D'énormes vagues de capitaux, en provenance de New York, Tokyo et Berlin, déferlent sur les marchés émergents. S'ensuit une envolée des devises de ces pays, qui érigent des barrages pour refouler la spéculation. Et ce n'est pas fini.

Y a-t-il un risque de bulle sur les marchés asiatiques? La Banque mondiale, elle, est convaincue que oui.

Dans un rapport publié la semaine dernière, l'institution met clairement en garde les autorités de la région contre la possibilité d'une bulle financière liée à l'afflux de capitaux en provenance de l'étranger.

«Les pays en développement d'Asie orientale s'efforcent de gérer les forts volumes de liquidités générés en grande partie par l'assouplissement de la politique monétaire des États-Unis», affirme Vikram Nehru, économiste de la Banque mondiale pour l'Asie-Pacifique. Or, cette spéculation motivée par les gains à «court terme» pourrait provoquer une crise si, pour une raison quelconque, le mouvement devait s'inverser, laisse entendre la Banque.

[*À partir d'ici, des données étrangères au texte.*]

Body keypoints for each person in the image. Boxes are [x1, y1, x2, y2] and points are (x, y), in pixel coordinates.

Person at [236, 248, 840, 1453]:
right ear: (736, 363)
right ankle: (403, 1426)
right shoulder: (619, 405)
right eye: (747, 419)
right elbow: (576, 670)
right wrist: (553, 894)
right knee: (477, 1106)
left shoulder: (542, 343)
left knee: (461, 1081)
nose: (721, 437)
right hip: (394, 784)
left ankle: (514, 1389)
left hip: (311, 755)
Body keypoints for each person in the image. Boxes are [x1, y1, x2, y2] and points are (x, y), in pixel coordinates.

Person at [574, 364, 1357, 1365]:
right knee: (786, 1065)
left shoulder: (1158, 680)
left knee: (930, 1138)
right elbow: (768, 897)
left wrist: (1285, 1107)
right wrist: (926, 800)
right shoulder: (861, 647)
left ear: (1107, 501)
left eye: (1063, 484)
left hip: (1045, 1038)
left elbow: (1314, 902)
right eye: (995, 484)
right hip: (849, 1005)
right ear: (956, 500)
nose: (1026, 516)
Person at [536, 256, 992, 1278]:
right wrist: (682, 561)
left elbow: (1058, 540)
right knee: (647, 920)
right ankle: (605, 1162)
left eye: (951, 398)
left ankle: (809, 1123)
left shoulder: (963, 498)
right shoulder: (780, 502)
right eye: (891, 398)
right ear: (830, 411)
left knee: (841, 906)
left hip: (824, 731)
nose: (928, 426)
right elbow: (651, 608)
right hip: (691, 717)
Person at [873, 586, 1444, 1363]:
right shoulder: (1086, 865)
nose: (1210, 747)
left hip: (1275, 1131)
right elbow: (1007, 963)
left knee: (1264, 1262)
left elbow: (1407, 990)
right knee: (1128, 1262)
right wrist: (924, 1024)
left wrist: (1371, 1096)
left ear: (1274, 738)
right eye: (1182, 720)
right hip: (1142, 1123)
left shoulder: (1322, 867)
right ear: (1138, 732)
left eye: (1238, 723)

Comme il en était question dans cette chronique la semaine dernière, d'énormes sommes d'argent - résultant de la politique expansionniste de la Réserve fédérale américaine, mais aussi de la Banque centrale européenne (BCE) et de la Banque du Japon - sont réorientées chaque jour vers les marchés en forte croissance en raison des bas taux d'intérêt dans les pays occidentaux.

Par le jeu des carry trades (ou transactions croisées sur les devises), les spéculateurs empruntent des milliards dans des pays où les taux sont bas, comme aux États-Unis où le taux directeur est inférieur à 0,25%, pour investir dans les pays offrant des rendements supérieurs.

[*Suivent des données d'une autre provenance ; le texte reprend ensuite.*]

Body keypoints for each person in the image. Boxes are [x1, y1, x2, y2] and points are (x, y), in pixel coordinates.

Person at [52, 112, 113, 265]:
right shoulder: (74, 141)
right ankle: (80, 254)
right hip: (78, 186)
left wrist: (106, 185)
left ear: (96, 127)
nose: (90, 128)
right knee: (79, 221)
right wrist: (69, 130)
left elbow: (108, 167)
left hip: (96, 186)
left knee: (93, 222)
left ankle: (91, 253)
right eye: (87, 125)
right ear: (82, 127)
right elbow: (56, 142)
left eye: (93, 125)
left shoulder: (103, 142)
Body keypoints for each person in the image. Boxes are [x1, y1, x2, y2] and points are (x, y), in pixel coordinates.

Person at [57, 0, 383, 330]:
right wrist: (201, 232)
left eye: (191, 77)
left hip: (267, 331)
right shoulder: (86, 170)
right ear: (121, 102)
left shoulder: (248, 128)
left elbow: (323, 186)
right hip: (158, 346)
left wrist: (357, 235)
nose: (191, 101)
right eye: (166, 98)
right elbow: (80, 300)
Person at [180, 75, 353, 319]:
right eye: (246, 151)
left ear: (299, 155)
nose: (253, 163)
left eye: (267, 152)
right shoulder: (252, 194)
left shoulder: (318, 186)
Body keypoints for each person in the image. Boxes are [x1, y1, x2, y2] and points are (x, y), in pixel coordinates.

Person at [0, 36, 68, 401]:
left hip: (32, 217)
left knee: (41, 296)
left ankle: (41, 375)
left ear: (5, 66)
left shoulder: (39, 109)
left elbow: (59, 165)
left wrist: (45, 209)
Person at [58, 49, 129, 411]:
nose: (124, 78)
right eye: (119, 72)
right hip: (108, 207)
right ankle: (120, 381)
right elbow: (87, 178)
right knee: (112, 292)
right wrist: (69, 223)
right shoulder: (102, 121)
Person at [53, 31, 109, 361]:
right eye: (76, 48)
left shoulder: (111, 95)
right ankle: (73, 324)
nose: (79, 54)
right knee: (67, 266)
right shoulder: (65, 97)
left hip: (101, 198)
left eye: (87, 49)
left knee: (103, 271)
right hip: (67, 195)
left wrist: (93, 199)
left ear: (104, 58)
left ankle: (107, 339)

Or, ces mouvements de liquidités sont, selon la Banque mondiale, responsables d'une hausse de 10 à 15% des monnaies en Asie par rapport à leur niveau d'avant la crise.

Ce phénomène, qui a déclenché la fameuse «guerre des devises», était au coeur des discussions ce week-end lors d'une réunion des ministres des Finances du G20.

Barrages

Hantés par la crise financière de 1997, les pays d'Asie - mais aussi ceux des autres marchés en forte croissance - prennent le problème très au sérieux.

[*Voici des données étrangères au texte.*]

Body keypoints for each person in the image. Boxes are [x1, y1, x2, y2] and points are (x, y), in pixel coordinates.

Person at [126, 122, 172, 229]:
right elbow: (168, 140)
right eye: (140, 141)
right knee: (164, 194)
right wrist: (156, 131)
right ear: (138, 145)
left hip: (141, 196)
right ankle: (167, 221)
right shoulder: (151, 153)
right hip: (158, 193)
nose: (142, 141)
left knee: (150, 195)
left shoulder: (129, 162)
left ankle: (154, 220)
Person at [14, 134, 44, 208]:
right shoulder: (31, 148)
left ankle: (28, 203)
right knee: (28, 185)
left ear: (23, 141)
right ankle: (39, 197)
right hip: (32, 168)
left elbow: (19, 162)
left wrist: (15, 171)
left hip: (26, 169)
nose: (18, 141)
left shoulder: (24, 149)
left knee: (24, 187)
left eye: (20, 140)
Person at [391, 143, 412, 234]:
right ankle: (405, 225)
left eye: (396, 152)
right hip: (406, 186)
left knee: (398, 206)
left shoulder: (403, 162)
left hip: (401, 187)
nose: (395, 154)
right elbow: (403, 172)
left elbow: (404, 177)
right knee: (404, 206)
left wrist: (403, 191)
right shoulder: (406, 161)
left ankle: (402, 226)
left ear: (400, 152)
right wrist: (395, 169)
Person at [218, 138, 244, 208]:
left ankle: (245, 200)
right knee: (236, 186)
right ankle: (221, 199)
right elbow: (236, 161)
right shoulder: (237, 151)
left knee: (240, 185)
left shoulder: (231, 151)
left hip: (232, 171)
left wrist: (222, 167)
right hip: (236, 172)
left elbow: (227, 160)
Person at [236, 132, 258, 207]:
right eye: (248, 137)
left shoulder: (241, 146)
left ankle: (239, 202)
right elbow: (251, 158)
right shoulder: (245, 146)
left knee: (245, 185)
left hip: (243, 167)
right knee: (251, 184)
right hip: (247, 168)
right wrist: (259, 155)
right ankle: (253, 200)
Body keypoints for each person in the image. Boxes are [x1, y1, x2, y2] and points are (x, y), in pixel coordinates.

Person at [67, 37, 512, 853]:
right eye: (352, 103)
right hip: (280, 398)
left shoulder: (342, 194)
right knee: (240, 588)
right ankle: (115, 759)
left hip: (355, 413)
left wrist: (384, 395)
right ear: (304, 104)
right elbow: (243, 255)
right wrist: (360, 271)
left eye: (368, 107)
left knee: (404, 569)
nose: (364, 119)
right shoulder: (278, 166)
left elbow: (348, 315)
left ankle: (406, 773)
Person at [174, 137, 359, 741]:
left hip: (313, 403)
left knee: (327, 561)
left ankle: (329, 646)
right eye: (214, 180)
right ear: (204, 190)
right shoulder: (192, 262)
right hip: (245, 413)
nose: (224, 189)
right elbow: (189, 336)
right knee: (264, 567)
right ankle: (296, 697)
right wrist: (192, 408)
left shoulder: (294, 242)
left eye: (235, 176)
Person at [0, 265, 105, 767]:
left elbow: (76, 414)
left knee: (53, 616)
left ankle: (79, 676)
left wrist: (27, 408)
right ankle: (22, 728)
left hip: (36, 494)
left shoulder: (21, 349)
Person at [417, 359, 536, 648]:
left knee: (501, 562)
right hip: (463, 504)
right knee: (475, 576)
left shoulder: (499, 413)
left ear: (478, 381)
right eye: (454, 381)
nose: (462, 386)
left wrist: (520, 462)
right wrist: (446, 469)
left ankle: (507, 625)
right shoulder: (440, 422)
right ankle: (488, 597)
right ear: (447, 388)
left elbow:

Avant même que le G20 se prononce sur la question, les pays émergents ont commencé à ériger des barrières pour refouler l'argent «trop chaud» des étrangers.

La Thaïlande, par exemple, vient d'instaurer une taxe de 15% sur les gains des non-résidants détenteurs d'obligations du pays. Le but: freiner la poussée du baht, la monnaie locale, qui a pris 12% par rapport au billet vert en 2010.

L'Inde, dont la monnaie flirte avec un sommet en deux ans, envisage aussi des mesures similaires. Et la Corée du Sud prépare un plan en vue de traquer les liquidités de trop, responsables de la poussée ("7,5% face au dollar américain en trois mois) de sa monnaie, le won.

En Amérique latine, le Brésil a pris les grands moyens: le gouvernement vient de relever pour la deuxième fois en un mois une taxe sur les transactions des étrangers sur le marché obligataire brésilien. Celle-ci sera portée de 4 à 6%.

Il faut «décourager les spéculateurs», a martelé la semaine dernière Guido Mantega, ministre des Finances brésilien. La monnaie brésilienne a bondi de 8% depuis juillet par rapport au dollar américain, ce qui en fait la monnaie «la plus surévaluée du monde», au dire de Goldman Sachs.

Cette spéculation à l'échelle planétaire, menée par des hedge funds surtout, prend sans cesse de l'ampleur.

Ainsi, l'argent investi en actions dans les pays émergents a atteint les 60 milliards US depuis neuf mois, dont un tiers seulement en septembre, évalue la firme américaine EPFR Global. Or, pour 2010, ces investissements devraient tripler, à plus de 180 milliards US, par rapport à leur moyenne des cinq dernières années.

Protectionnisme

Le problème n'est pas facile à régler, surtout que les Américains semblent déterminés à garder le cap, soit en abaissant leur dollar afin de stimuler leurs exportations, tandis que la Chine s'entête à contenir les pressions à la hausse du yuan.

Mais lorsque les éléphants se battent, c'est l'herbe qui écope, dit le proverbe. On comprend alors que certains pays émergents cherchent à se protéger, ce qui inquiète le Fonds monétaire international (FMI). Car les barrages érigés pour repousser les fonds étrangers pourraient mener à des mesures protectionnistes dommageables pour l'économie mondiale.

«L'esprit de coopération doit être maintenu. Sans cela, la reprise est en péril», a dit récemment le directeur général du FMI, Dominique Strauss-Kahn. Une inquiétude légitime, que partagent plusieurs économistes. Pas sûr, cependant, que cela empêchera les spéculateurs de dormir.